REPUBLIKA.CO.ID, JAKARTA -- World Economic Forum dalam laporannya bertajuk "Fostering Effective Energy Transition" Juni lalu, mencatat Indeks Transisi Energi (ITE) beberapa negara seperti Cina, Brasil, dan India meningkat pesat. WEF mengatakan ITE 107 dari 120 negara dalam satu dekade terakhir mengalami kemajuan.
"Skor (ITE) 30 negara mengalami peningkatan 10 persen lebih," kata WEF dalam laporan tersebut.
WEF mengatakan Cina dan Brasil mengalami kemajuan pesat dalam beberapa tahun terakhir. Salah satu faktor pendorongnya meningkatnya kapasitas energi terbarukan dan pangsa energi bersih.
· · · · ·
• _Tujuan Tugas_:
A: Tentukan apakah setiap pernyataan berikut sesuai dengan teks tentang Indeks Transisi Energi, lalu jawab ya atau tidak disertai kutipan persis kata-kata teks yang menentukan. (i) Laporan WEF itu terbit pada bulan Maret. (ii) Menurut WEF, skor ITE 30 negara naik lebih dari 10 persen. (iii) Meningkatnya kapasitas energi terbarukan disebut sebagai salah satu faktor pendorong kemajuan Cina dan Brasil.
B: Ketik ulang bagian teks tentang Indeks Transisi Energi yang dibuka dengan kata-kata berisi "REPUBLIKA.CO.ID, JAKARTA -- World" dan ditutup dengan "pangsa energi bersih.".

• _Catatan Tersimpan_:
· · · · ·
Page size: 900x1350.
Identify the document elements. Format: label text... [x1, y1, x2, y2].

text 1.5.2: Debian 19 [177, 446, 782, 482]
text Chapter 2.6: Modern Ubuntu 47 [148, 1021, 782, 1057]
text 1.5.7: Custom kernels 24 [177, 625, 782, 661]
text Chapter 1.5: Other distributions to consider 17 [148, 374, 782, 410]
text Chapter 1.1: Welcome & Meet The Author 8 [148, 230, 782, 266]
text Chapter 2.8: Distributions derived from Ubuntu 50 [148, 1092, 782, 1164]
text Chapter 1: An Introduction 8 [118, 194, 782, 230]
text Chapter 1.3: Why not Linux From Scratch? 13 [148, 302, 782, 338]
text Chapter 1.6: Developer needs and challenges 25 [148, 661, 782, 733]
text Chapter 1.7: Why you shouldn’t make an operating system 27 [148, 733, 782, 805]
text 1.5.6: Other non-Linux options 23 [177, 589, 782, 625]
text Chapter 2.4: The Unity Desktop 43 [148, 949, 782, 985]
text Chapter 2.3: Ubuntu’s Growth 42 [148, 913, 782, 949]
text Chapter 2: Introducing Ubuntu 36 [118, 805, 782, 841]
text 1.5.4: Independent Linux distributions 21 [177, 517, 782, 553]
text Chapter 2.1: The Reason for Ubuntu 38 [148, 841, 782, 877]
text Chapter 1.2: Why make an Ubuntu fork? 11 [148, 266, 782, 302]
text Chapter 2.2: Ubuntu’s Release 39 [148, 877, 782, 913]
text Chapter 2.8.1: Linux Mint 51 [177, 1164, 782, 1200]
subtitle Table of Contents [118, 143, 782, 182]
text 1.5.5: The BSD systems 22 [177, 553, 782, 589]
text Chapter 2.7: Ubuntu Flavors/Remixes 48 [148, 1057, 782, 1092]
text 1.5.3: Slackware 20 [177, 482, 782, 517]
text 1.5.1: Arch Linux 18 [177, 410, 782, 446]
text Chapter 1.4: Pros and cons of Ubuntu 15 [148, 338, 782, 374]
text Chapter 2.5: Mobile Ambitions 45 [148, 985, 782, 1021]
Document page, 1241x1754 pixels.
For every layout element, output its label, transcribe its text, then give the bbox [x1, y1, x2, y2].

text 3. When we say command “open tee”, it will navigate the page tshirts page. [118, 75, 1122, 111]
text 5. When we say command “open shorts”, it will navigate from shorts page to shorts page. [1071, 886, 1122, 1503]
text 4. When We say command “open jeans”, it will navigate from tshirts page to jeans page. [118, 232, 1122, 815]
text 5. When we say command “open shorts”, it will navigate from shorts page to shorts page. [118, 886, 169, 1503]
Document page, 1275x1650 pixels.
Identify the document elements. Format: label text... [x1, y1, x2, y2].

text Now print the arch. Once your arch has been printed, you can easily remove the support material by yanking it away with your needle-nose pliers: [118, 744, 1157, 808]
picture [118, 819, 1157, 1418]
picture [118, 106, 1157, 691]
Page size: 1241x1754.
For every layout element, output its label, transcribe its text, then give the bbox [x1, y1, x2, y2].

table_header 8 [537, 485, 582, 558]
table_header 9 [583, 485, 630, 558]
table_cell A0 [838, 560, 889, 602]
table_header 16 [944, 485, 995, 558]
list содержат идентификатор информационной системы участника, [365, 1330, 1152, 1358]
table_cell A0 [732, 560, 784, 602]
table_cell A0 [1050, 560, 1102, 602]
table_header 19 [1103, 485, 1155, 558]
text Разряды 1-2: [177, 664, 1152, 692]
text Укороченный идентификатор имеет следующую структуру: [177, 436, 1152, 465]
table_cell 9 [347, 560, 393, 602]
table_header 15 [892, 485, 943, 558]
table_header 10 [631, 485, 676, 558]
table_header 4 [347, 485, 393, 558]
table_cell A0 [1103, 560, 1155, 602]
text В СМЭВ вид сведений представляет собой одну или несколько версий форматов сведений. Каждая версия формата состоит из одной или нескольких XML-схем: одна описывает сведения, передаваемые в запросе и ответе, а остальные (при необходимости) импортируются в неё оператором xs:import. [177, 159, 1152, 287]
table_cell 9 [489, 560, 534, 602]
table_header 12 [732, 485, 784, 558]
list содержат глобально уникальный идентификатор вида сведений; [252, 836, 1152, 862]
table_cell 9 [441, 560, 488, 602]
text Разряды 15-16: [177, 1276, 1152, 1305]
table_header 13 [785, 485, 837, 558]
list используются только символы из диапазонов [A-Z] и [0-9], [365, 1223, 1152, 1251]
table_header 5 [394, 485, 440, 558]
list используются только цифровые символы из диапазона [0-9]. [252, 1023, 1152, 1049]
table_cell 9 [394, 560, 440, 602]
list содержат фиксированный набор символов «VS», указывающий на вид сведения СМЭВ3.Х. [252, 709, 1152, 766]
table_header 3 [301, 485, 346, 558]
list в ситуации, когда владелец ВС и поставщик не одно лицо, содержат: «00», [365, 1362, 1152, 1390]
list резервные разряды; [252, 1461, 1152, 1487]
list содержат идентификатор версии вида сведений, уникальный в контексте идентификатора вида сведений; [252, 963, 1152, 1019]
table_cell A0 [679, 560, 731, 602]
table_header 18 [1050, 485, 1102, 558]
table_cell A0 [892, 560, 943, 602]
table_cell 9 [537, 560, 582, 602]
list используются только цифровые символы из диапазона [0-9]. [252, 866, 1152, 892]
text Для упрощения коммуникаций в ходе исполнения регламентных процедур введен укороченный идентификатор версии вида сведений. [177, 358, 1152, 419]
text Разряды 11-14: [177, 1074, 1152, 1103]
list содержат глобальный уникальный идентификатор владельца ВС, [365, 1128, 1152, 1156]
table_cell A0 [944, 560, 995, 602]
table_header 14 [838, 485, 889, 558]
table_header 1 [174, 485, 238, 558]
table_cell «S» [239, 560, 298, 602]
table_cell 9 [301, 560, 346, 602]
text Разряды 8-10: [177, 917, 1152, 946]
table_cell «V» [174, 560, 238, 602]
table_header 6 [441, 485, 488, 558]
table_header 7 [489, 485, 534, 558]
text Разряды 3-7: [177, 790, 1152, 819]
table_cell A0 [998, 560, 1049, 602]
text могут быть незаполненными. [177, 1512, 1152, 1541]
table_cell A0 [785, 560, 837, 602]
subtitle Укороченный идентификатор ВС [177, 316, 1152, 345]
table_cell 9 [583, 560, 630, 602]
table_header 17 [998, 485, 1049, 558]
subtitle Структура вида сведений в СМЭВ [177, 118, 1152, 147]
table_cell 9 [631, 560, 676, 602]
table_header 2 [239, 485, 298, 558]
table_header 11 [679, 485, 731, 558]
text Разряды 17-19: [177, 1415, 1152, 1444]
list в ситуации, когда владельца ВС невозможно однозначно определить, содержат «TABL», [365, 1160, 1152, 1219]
· · · · ·
• _Hasil Tugas_:
A:
(i) Tidak: "Fostering Effective Energy Transition" Juni lalu.
(ii) Ya: "Skor (ITE) 30 negara mengalami peningkatan 10 persen lebih".
(iii) Ya: "Salah satu faktor pendorongnya meningkatnya kapasitas energi terbarukan dan pangsa energi bersih".

B:
REPUBLIKA.CO.ID, JAKARTA -- World Economic Forum dalam laporannya bertajuk "Fostering Effective Energy Transition" Juni lalu, mencatat Indeks Transisi Energi (ITE) beberapa negara seperti Cina, Brasil, dan India meningkat pesat. WEF mengatakan ITE 107 dari 120 negara dalam satu dekade terakhir mengalami kemajuan.
"Skor (ITE) 30 negara mengalami peningkatan 10 persen lebih," kata WEF dalam laporan tersebut.
WEF mengatakan Cina dan Brasil mengalami kemajuan pesat dalam beberapa tahun terakhir. Salah satu faktor pendorongnya meningkatnya kapasitas energi terbarukan dan pangsa energi bersih.